As prisões portuguesas podem, a prazo, vir a ficar menos lotadas como consequência da aplicação do Código Penal, cuja revisão já está concluída. É que a proposta de novo texto legislativo alarga para até cinco anos a moldura penal passível de suspensão e incentiva o recurso à prisão domiciliária como pena. Desta forma, se os juízes assim o determinarem, os condenados até cinco anos de cadeia só cumprirão pena se cometerem novo crime no espaço de três anos e os punidos até dois anos podem cumprir pena em casa, sob vigilância de pulseira electrónica.

Além disso, o documento que deverá ser hoje entregue ao Governo pela Unidade de Missão para a Reforma Penal (UMRP), a que o JN teve acesso, institui normas de conduta dos condenados enquanto durar o período estipulado de suspensão das penas e incentiva também o trabalho a favor da comunidade, que é alargado para as penas até dois anos. Depois do Governo, caberá à Assembleia da República aprovar a nova lei.

"Há uma tendência para libertar as prisões e procurar penas alternativas. Porque reconhece-se que a sua aplicação, ao longo de 200 anos, tem sido um fracasso. A prisão não reinsere; por vezes fomenta a própria criminalidade. Além disso, custa muito dinheiro", comenta, ao JN, Germano Marques da Silva, professor de Direito Penal e responsável pelas últimas alterações ao Código de Processo Penal, em 1997.

Nesse sentido, a UMRP dedica um artigo do próximo Código Penal a reforçar o conceito de execução da pena. "A execução da pena de prisão, servindo a defesa da sociedade e prevenindo a prática de crimes, deve orientar-se no sentido da reintegração social do recluso, preparando-o para conduzir a sua vida de modo socialmente responsável, sem cometer crimes", lê-se no artigo 42.º do documento.


Políticos "a salvo" da prisão

As propostas apresentadas pelo grupo coordenado pelo jurista Rui Pereira reforçam também o recurso à pena de multa em substituição da prisão. E o valor mínimo diário de multa aumenta de um para cinco euros.
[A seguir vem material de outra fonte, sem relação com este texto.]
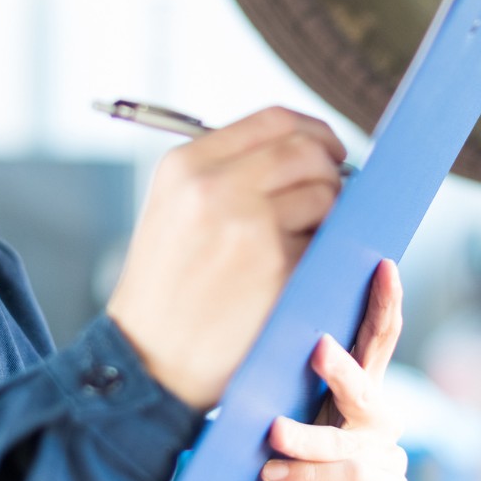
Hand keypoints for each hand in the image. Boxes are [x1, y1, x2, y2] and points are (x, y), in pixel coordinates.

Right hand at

Da substituição da pena de prisão também poderão vir a beneficiar os políticos com problemas com a Justiça. É que para os funcionários e titulares de cargos públicos está prevista a proibição do exercício de funções públicas entre dois a cinco anos, em vez de condenações até três anos de cadeia. É o que prevê aquele que será o novo artigo 43.º, que coloca nas mãos dos juízes a apreciação sobre a forma "adequada e suficiente" de realizar as "finalidades da punição".


Sucesso nas pulseiras

Germano Marques da Silva, presidente da Comissão de Acompanhamento do Sistema de Vigilância Electrónica, diz que o sistema de prisão domiciliária, com pulseira electrónica, aplicado às medidas de coacção "tem sido um sucesso", pelo que faz todo o sentido alargá-lo às penas. "Devidamente controlados, os condenados até podem trabalhar, o que é importante num país onde a população está a envelhecer e as prisões ficam caras. Em Israel, nos Estados Unidos e na Holanda já está instituída a substituição da pena de prisão", explica o professor.

Quem não vê a prisão domiciliária como boa medida enquanto pena é o advogado Rodrigo Santiago. "Perde-se o efeito disuasor do crime e parece mais uma solução para o Estado não gastar dinheiro. Até do ponto de vista do cidadão, as prisões, porque não são hotéis de cinco estrelas, realizam as finalidades da punição. Não sei se isso se verifica se os condenados cumprirem a pena em casa. Custa-me a aceitar", argumenta, ao JN, o penalista de Coimbra. No entanto, o causídico já considera positivo o alargamento do período possível de suspensão para as penas de cinco anos de prisão. "Só deverão ir para a cadeia os envolvidos no grande criminalidade", defende Rodrigo Santiago.